Sunday, June 14, 2026

A Pan in the Hand is worth 2 on the boat to China

 



As another Lame Cherry exclusive in matter anti matter.

I have an affection for cast iron pans. They are all I knew as a kid as that is all the mother used in the "spiders" as she called them. We did not have brand names, but they were the poor people's version and actually better than Griswolds which are too light and prone to crack when you have idiots cooking with them in high heat.

So I noticed this rusty ass pan at the junk yard on JYG's brother's side and picked it up as I love cast iron. It was winter and I had not time for it, so set it in JYG's shed and as I had just reconditioned that stupid grill pan I got at the junk yard, I looked to do the same to that pan as I knew where it was, and brought it in.

It was in horrendous shape in rust. Actually the handle was so rough it hurt my hand in being jagged. But I put the Curly Kate to it and got the chunks of rust loose, dumped my salvage oil I keep out of deep fat frying, turned up the flame and let it get hot to smoking and then carefully painted the sides of the pan. As I could see how nice it look with oil on it, compared to the ghastly outside, I coated that too.

Pan actually looked pretty nice.

While there was too much rust on the bottom yet, I noticed a #5 on the pan handle. I knew I had a Griswold or a Wagner which impressed me as I had saved a 50 dollar collectors item.

So I heated it up again, and left it set and as I type this, it is scrubbed on the outside waiting to see if this is  a Wagner which I think it is.

I have a few statements to make on this.

Yes I did bake this pan while baking chicken to season it more. I will use hog lard as that is the premium in seasoning pans. I dislike fruit, vegetable or grain oils, as  they are thin and things tend to stick which makes things worse. Hog lard makes cast iron behave allot quicker.

All the mother or anyone had when I was a kid was #3 for eggs and #8's for frying chickens before they got to be as big as turkeys. As I started studying cast iron, I simply could not figure out why in hell people glommed onto those #3's. Yes they all had 12 kids and ate like horses so you had two eggs, ham and onion for Denver sandwiches, but it is always what I concluded to on tractors........you can do the same amount of work with a big tractor a small one, and a small on can not do the work of a big one, so why get small tractor.

That is the way I view these smaller pans. A #5 is like a #6, you can do something with it. No you can't feed 12 kids with it, but if the kids are out at the swimming hole and ma and pa are sparking alone, that #5 can make a pile of fried potatoes, do the Denver and allot of things that a #3 could only spill food out of.

Granted, I found a fake #2 for TL and I for eggs, and I honestly love that pan. I have always wanted a #4 but cold not afford it, but for me the pans that makes sense are #2, #5, #9 in cast iron. In the day of leghorns and banties, yes that #8 fried a whole chicken, but not any more. The 8 just is enough pan and not enough pan at the same time. Get bigger than that like my 10 and 15, well it takes a hell of a burner to heat them up to work or pile of ashes out on the trail.

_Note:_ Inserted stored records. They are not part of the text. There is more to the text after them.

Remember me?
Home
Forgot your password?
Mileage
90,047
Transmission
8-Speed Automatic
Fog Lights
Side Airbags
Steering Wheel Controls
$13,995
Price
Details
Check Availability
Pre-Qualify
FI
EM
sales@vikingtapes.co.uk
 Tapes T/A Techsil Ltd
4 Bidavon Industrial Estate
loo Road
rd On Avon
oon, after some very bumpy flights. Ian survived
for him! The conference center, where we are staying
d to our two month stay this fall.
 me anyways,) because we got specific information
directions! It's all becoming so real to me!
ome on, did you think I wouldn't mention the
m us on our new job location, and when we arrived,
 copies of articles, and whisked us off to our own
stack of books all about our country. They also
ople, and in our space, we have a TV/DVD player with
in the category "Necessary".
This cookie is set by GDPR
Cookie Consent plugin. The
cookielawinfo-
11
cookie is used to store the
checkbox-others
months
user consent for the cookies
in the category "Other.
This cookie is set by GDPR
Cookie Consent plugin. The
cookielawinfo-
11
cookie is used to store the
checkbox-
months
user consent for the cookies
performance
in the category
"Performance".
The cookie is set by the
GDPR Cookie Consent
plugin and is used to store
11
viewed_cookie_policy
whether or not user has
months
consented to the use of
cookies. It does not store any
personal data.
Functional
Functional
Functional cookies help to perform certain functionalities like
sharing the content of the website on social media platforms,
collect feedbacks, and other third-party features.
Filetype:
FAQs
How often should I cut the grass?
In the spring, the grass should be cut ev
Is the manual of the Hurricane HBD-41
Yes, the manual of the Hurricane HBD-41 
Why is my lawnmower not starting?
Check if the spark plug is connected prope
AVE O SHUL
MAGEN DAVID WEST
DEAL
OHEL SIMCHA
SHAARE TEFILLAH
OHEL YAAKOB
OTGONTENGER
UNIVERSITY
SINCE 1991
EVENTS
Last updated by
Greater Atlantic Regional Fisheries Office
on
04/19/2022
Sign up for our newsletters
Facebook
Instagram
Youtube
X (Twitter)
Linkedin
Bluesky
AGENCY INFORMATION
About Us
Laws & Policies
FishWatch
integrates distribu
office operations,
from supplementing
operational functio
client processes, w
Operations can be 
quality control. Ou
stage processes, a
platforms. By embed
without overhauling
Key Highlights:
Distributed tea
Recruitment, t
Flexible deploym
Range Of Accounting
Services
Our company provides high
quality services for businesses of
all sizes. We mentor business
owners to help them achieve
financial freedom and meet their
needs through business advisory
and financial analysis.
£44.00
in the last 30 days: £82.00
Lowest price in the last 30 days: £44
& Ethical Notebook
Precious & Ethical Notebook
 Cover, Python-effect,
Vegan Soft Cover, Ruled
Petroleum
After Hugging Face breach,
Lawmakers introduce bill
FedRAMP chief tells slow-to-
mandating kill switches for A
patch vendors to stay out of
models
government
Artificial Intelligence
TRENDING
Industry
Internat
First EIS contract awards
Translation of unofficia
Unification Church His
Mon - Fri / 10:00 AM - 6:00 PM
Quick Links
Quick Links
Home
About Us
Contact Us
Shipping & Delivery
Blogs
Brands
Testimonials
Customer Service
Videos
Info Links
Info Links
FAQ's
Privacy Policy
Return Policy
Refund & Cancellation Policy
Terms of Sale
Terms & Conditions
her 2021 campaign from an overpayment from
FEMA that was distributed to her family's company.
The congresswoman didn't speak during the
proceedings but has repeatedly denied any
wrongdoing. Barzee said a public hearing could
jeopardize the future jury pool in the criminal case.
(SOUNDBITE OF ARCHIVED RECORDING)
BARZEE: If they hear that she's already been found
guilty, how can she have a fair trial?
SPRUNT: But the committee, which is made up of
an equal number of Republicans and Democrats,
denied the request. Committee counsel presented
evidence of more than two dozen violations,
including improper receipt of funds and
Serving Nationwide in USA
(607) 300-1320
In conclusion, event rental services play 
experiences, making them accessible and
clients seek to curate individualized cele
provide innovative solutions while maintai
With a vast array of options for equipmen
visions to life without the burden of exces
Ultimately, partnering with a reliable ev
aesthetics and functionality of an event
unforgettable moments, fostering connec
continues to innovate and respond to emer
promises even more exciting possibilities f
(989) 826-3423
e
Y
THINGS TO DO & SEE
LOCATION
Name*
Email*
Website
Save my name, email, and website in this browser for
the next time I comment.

#2/s work very good on toast and suffice to overlap on English Muffins. #3 you get too much hanging out going on. Just saying in this I think that #5 is better and as our kitchen tilts so the eggs run to the corner of the pan, they kind of gather up in that corner. I realize most people do not live in shacks built by jack knife carpenters during homesteading so you do not have nuances in your luxury so a #5 might run your eggs a bit thin, but it makes up for it on your petite rations of hash browns and your little meat products you tend to think are portions.

That is about all the wisdom I care to share on that subject, but I think I might break this #5 in on pancakes and leave that Lodge begging for something to do. Hope it is not a disaster, but in cast iron conditioning, you kind of get eggs that a rust coloured or pancakes with a bit more the first times you use a pan. I'm not about to throw food away, so I eat it and get more in whatever nutrition is in rust.

These foundling pans are my new pets as my other ones got put away, so I kind of have pans that I found and a gave a home and am like a pioneer making due, and it is kind of a fun adventure not having the good stuff and seeing what comes of this stuff........well #5 is the good stuff, expensive to acquire and I like the idea of it on my stove and not on some ship to China being smelted into bombs to bomb America.